**What is required**:
Look through the entries for the line containing "в зависимости от". Then output that line and every line after it, exactly, to the end.

**Data shown**:

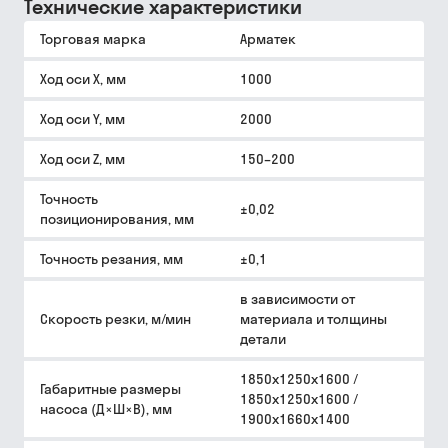
Технические характеристики
Торговая марка
Арматек
Ход оси X, мм
1000
Ход оси Y, мм
2000
Ход оси Z, мм
150–200
Точность
±0,02
позиционирования, мм
Точность резания, мм
±0,1
в зависимости от
Скорость резки, м/мин
материала и толщины
детали
1850х1250х1600 /
Габаритные размеры
1850х1250х1600 /
насоса (Д×Ш×В), мм
1900х1660х1400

**Answer box**:
в зависимости от
Скорость резки, м/мин
материала и толщины
детали
1850х1250х1600 /
Габаритные размеры
1850х1250х1600 /
насоса (Д×Ш×В), мм
1900х1660х1400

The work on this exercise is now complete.